Maybe I'll come up with something fun and new. For now, I admit that the blog has been slow and boring. Let me know, via Facebook or Twitter, if you have any good ideas. Suggestions might give this blog new life.

Thank you, to my followers, for sticking around for so many years.

Tuesday, July 14, 2015

Music and Life

Music is important to me. It's not quite an obsession, and I'm not a scholar by any means, but music occupies a significant part of my life.

When I work at my computer or write at my desk, I like to listen to music. It's in the background, blocking all those other sounds that distract me. Music is my "white noise" while I work on projects.

Sound quality matters to me.

Recently, I reimported my favorite CDs into iTunes because, back in the day, 128kbps was what my hard drive could hold, and I skipped so-so tracks back then. But, the tracks sounded "tinny" to me with better headphones, earbuds, or via the home stereo. At 256kbps I can't tell the difference between the CD with these tracks with headphones. (Maybe it is my age, but I doubt anyone could tell the difference unless sitting in a silent room.)

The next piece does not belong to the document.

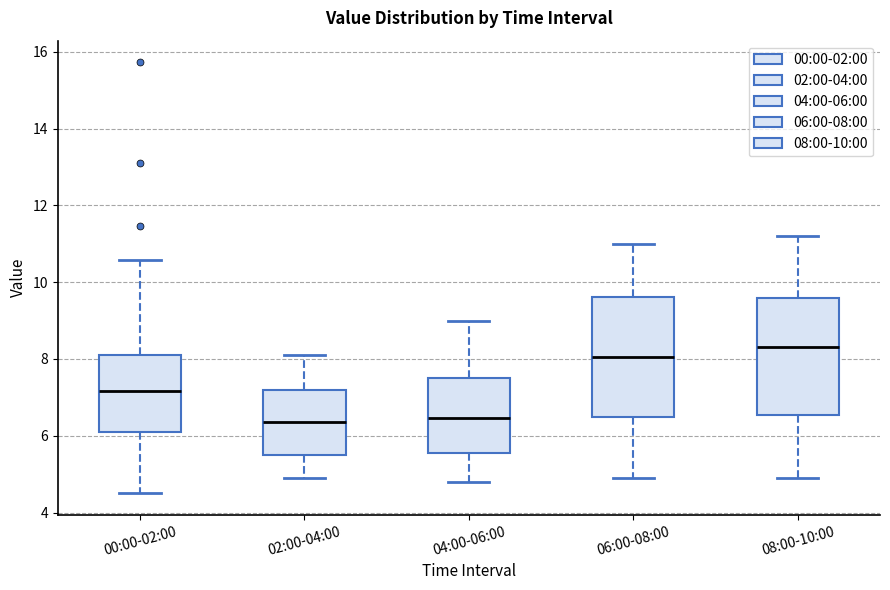

Where does the median line of the box for 08:00-10:00 sit on the y-axis? The values are not printed on the chart, so give them approximately, as read against the axis.

8.4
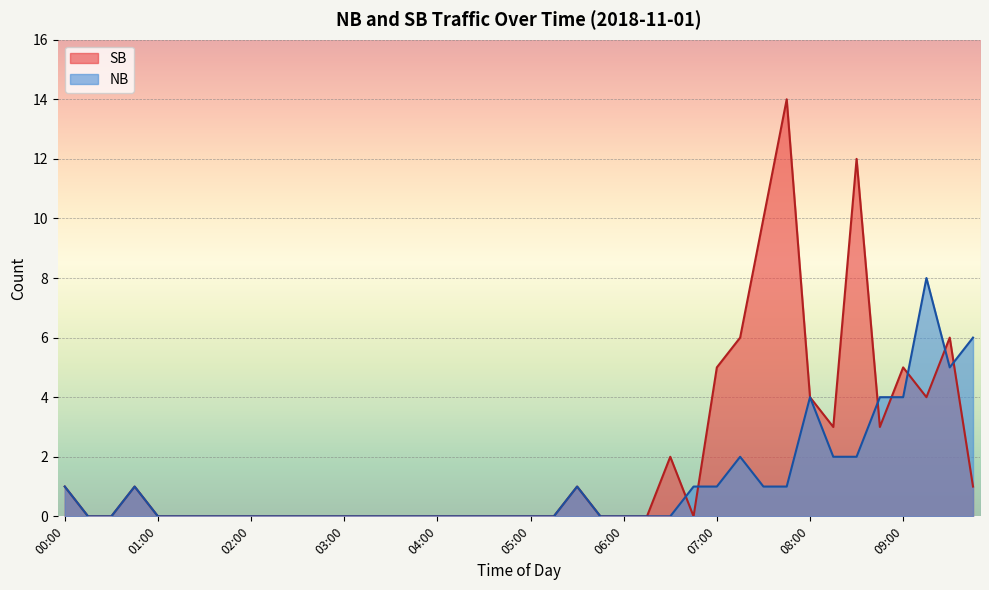

What is the maximum value shown in the chart?

14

I opted against ALAC / AIFF for now because of space. Yes, I have that many CDs and I'm not always connected to the interwebs. If we someday buy a RAID system, I'll migrate my music library to lossless files formats. Even then, I'd only reimport the music I listen to on a regular basis, as I come across discs that I liked a lot.

Completeness matters, too.

I don't like "holes" in my music library, not even if an album by a favorite band was only okay. There's something about missing a CD that bothers me, like missing a book from a series. Bands and musicians evolve; if you're missing one album, you're missing part of the complete story of that musical evolution.

My Collection

My tastes are not that unique for someone born in the late 1960s. Being raised during the 1970s, I appreciate what might have been the most varied period popular music. Give me the Beatles, Stones, Grateful Dead, and Pink Floyd. I also appreciate surf rock, with the guitars and drums. There's a uniformity even researchers have identified within 1980s pop that lacks the complexity the previous three decades. Yet, I admit that 80s pop with its synthesizers and drum machines is comfortably familiar. The "New Wave" and "Post-Punk" sounds of The Smiths, The Cure, Depeche Mode, The Police… everyone knows the 1980s KROQ playlist.

Celtic, classical, jazz, techno, pop, and metal — I own a bit of everything.

Music reminds of people, places, and events in our lives. Each CD I own means something, a connection that compelled me to add to my collection.